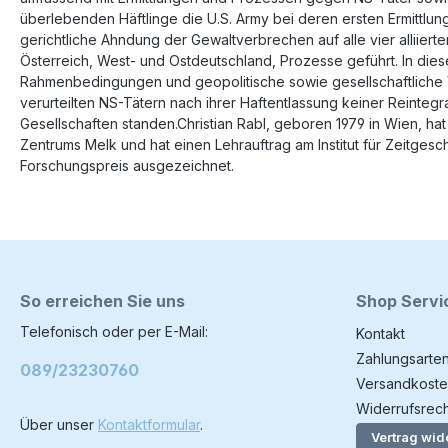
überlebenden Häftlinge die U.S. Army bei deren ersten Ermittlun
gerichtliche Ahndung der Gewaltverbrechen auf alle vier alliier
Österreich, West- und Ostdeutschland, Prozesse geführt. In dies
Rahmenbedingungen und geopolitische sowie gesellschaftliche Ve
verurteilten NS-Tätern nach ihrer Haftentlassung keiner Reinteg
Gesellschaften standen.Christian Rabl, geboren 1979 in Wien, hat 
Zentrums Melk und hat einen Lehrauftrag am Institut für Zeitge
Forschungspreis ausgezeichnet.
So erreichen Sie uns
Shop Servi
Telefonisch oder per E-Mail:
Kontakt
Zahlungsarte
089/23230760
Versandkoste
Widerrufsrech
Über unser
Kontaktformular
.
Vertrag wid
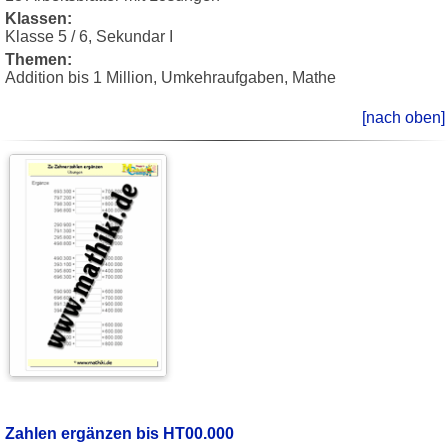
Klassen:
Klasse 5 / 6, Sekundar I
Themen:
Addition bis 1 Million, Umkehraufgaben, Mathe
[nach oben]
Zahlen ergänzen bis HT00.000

> **AIM OF THE EXERCISE**:
Skip all pictures. Then give again, exactly, each line from the line holding "Rahmenbedingungen und geopolitische" through the last line of the listing above, both ends included.

> **WRITTEN SOLUTION**:
Rahmenbedingungen und geopolitische sowie gesellschaftliche Ve
verurteilten NS-Tätern nach ihrer Haftentlassung keiner Reinteg
Gesellschaften standen.Christian Rabl, geboren 1979 in Wien, hat 
Zentrums Melk und hat einen Lehrauftrag am Institut für Zeitge
Forschungspreis ausgezeichnet.
So erreichen Sie uns
Shop Servi
Telefonisch oder per E-Mail:
Kontakt
Zahlungsarte
089/23230760
Versandkoste
Widerrufsrech
Über unser
Kontaktformular
.
Vertrag wid
Klassen:
Klasse 5 / 6, Sekundar I
Themen:
Addition bis 1 Million, Umkehraufgaben, Mathe
[nach oben]
Zahlen ergänzen bis HT00.000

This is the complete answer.